I think I disagree with you, but I don't really understand what you're saying or how these analogies are being used to point to the real world anymore. It seems to me like you might be taking something that makes the problem of "learning from evolution" even more complicated (evolution -> protein -> something -> brain vs. evolution -> protein -> brain) and using that to argue the issues are solved, in the same vein as the "just don't use a value function" people. But I haven't read shard theory, so, GL.
In the evolution/mainstream-ML analogy, we humans are specifying the DNA, not the search process over DNA specifications.
You mean, we are specifying the ATCG strands, or we are specifying the "architecture" behind how DNA influences the development of the human body? It seems to me like we are definitely also choosing how the search for the correct ATCG strands and how they're identified, in this analogy. The DNA doesn't "align" new babies out of the womb, it's just a specification of how to copy the existing, already """aligned""" code.
Ah, I misunderstood.
Well, for starters, because if the history of ML is anything to go by, we're gonna be designing the thing analogous to evolution, and not the brain. We don't pick the actual weights in these transformers, we just design the architecture and then run stochastic gradient descent or some other meta-learning algorithm. That meta-learning algorithm is going to be what decides to go in the DNA, so in order to get the DNA right, we will need to get the meta-learning algorithm correct. Evolution doesn't have much to teach us about that except as a negative example.
But (I think) the answer is similar to this:
Why do you think that? Why is the process by which humans come to reliably care about the real world, not a process we could leverage analogously to make AIs care about the real world?
Humans came to their goals while being trained by evolution on genetic inclusive fitness, but they don't explicitly optimize for that. They "optimize" for something pretty random, that looks like genetic inclusive fitness in the training environment but then in this weird modern out-of-sample environment looks completely different. We can definitely train an AI to care about the real world, but his point is that, by doing something analogous to what happened with humans, we will end up with some completely different inner goal than the goal we're training for, as happened with humans.
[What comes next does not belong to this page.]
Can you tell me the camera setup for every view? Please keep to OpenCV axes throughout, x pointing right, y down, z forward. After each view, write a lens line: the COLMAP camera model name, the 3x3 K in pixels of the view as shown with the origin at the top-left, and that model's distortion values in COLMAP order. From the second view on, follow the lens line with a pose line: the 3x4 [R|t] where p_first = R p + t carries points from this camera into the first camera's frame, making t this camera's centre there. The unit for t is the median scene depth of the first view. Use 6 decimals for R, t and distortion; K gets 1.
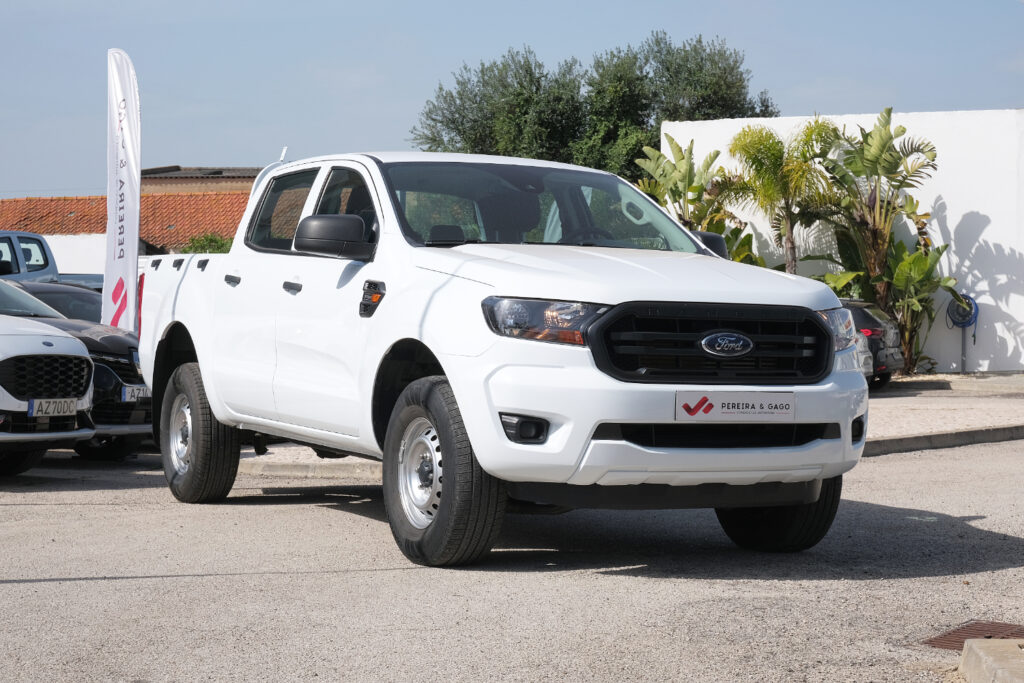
lens RADIAL K [[2005.4, 0, 512.0], [0, 2005.4, 341.5], [0, 0, 1]] dist [-0.016761, 0.152172]
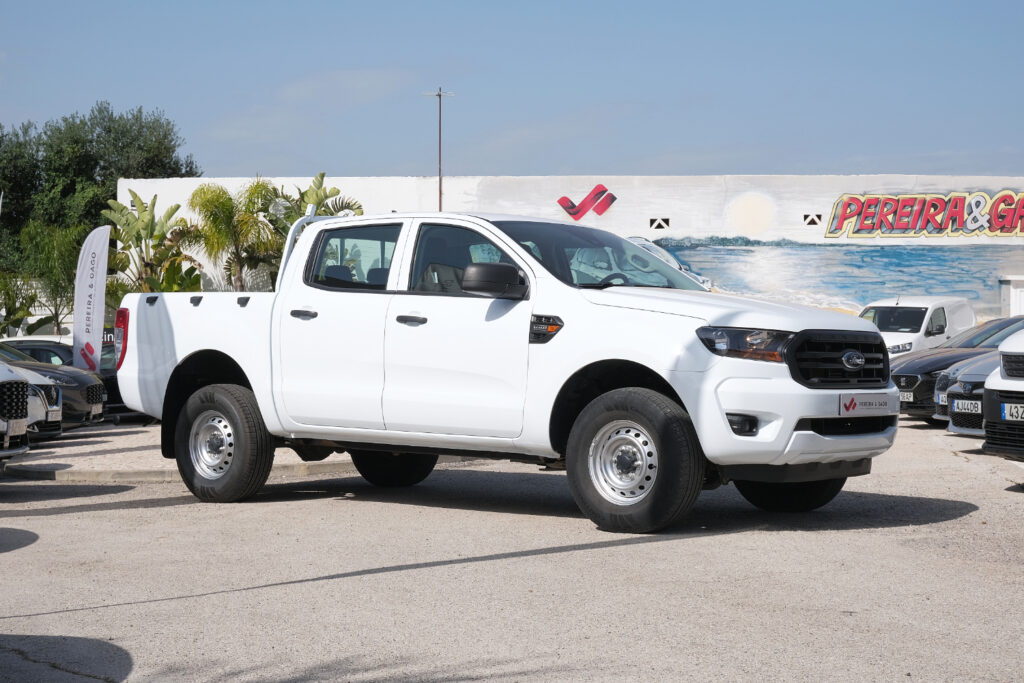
lens RADIAL K [[1681.4, 0, 512.0], [0, 1681.4, 341.5], [0, 0, 1]] dist [-0.057276, -0.057288]
pose [[0.918786, -0.009998, 0.394628, -0.110742], [0.015134, 0.999836, -0.009905, -0.000667], [-0.394465, 0.015073, 0.918787, 0.005067]]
That requires, not the ability to read this document and nod along with it, but the ability to spontaneously write it from scratch without anybody else prompting you; that is what makes somebody a peer of its author. It's guaranteed that some of my analysis is mistaken, though not necessarily in a hopeful direction. The ability to do new basic work noticing and fixing those flaws is the same ability as the ability to write this document before I published it, which nobody apparently did, despite my having had other things to do than write this up for the last five years or so. Some of that silence may, possibly, optimistically, be due to nobody else in this field having the ability to write things comprehensibly - such that somebody out there had the knowledge to write all of this themselves, if they could only have written it up, but they couldn't write, so didn't try. I'm not particularly hopeful of this turning out to be true in real life, but I suppose it's one possible place for a "positive model violation" (miracle). The fact that, twenty-one years into my entering this death game, seven years into other EAs noticing the death game, and two years into even normies starting to notice the death game, it is still Eliezer Yudkowsky writing up this list, says that humanity still has only one gamepiece that can do that. I knew I did not actually have the physical stamina to be a star researcher, I tried really really hard to replace myself before my health deteriorated further, and yet here I am writing this. That's not what surviving worlds look like.
Something bugged me about this paragraph, until I realized: If you actually wanted to know whether or not this was true, you could have just asked Nate Soares, Paul Christiano, or anybody else you respected to write this post first, then removed all doubt by making a private comparison. If you had enough confidence in the community you could have even made it into a sequence; gather up all of the big alignment researchers' intuitions on where the Filters are and then let us make our own opinion up on which was most salient.
Instead, now we're in a situation where, I expect, if anybody writes something basically similar you will just posit that they can't really do alignment research because they couldn't have written it "from the null string" like you did. Doing this would literally have saved you work on expectation, and it seems obvious enough for me to be suspicious as to why you didn't think of it.
Fiscal limits notwithstanding, doesn't this suggest MIRI should try hiring a lot more maybe B-tier researchers?
So what terminology do you want to use to make this distinction then?